== What is being asked ==
Summarize the page on encrypted shuffle in MapReduce below in two sentences.

== Supplied passage ==
· · · · ·

Encrypted shuffle in MapReduce
Overview
In Hadoop, data encryption is possible during the shuffle phase in MapReduce and YARN. This feature employs HTTPS with optional client authentication, also referred to as bi-directional HTTPS or HTTPS with client certificates.
CAUTION
Encrypted shuffle significantly affects cluster performance. Consider reserving additional resources when using encrypted shuffle. |
The encrypted shuffle function includes several optional security settings for your cluster:
-
Configuration settings that switch the shuffle between HTTP and HTTPS.
-
Configuration settings that define the keystore and truststore properties (location, type, passwords).
-
A method to reload truststores across the cluster when a node is added or removed.
To enable encrypted shuffle for MapReduce and YARN, you need to update their configuration files and provide SSL certificate information in keystore and truststore settings.
The MapReduce and YARN configuration files (core-site.xml and mapred-site.xml) can be edited via ADCM. The keystore and truststore settings have to be updated manually.
MapReduce configuration
To configure the encrypted shuffle for MapReduce via ADCM:
-
On the Clusters page, select the desired cluster.
-
Navigate to Services and click at HDFS.
-
Toggle the Show advanced option and find core-site.xml.
-
Open the parameter drop-down list, select and edit the necessary properties from the table below.
-
Confirm changes to the cluster configuration by clicking Save.
Parameter | Description | Default value |
---|---|---|
hadoop.ssl.require.client.cert |
The boolean value representing whether client certificates are required |
false |
hadoop.ssl.hostname.verifier |
The type of hostname verification to use. Accepts the following values: |
DEFAULT |
hadoop.ssl.keystores.factory.class |
The KeyStoresFactory implementation to use. Currently, only the default implementation is available. It uses the properties located in ssl-server.xml and ssl-client.xml |
org.apache.hadoop.security.ssl.FileBasedKeyStoresFactory |
hadoop.ssl.server.conf |
The resource file with the SSL server keystore information |
ssl-server.xml |
hadoop.ssl.client.conf |
The resource file with the SSL client keystore information |
ssl-client.xml |
hadoop.ssl.enabled.protocols |
The supported SSL protocols. This parameter is used only by DataNode HTTP Server |
TLSv1.2 |
The hadoop.ssl.hostname.verifier
parameter supports the following verification types:
-
DEFAULT
— the hostname must match the first common name (CN) or any of the subject alt names (SAN). Names can include wildcards, for example, a hostname *.example.com will match all subdomains, including beta.test.example.com. -
DEFAULT_AND_LOCALHOST
— same asDEFAULT
but also allows all hostnames of the type:localhost
,localhost.example
, or127.0.0.1
. -
STRICT
— same asDEFAULT
but allows only wildcards of the same level. For instance, a hostname with a wildcard *.example.com will only match subdomains at the same level, such as test.example.com, but not beta.test.example.com. -
STRICT_IE6
— same asSTRICT
, but it also permits hostnames that match any of the common names (CN) within the server’s X.509 certificate, not just the first one. -
ALLOW_ALL
— disables the hostname verifier mechanism.

· · · · ·

== Provided records ==
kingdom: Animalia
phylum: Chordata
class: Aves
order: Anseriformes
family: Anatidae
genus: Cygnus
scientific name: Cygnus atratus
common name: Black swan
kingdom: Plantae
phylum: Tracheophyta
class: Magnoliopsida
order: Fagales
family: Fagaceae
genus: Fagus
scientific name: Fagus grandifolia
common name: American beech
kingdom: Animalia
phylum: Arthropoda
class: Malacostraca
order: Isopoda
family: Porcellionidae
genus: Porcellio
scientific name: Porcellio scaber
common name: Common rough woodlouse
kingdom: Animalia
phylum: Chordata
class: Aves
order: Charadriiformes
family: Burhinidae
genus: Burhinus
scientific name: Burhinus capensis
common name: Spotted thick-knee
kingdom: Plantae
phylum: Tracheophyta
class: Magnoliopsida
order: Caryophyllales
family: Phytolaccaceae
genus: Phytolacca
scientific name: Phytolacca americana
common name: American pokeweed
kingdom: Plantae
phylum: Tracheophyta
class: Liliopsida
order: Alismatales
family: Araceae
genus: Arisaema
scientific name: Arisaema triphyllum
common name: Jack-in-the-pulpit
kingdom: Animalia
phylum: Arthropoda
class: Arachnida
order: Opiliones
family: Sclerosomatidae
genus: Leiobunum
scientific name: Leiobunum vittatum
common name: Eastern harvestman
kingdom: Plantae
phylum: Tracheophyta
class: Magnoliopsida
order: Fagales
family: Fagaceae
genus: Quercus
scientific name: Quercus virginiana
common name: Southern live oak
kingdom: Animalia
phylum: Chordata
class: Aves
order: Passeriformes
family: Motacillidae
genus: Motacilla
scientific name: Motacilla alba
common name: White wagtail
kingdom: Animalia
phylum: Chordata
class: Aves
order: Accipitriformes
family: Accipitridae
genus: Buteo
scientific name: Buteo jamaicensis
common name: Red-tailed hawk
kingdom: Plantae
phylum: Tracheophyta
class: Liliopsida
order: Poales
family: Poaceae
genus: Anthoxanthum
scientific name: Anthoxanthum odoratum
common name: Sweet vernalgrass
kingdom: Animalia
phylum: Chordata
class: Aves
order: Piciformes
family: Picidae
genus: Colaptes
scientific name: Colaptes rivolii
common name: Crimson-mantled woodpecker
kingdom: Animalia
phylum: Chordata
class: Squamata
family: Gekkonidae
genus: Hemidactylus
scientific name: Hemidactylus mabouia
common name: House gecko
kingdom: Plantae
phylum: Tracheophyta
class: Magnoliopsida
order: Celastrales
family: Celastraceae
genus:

· · · · ·

== Reply to the exercise ==
Hadoop can encrypt data during the shuffle phase in MapReduce and YARN using HTTPS with optional client authentication, though this significantly affects cluster performance. To enable it, the configuration files core-site.xml and mapred-site.xml are edited via ADCM, and the keystore and truststore settings holding the SSL certificate information are updated manually.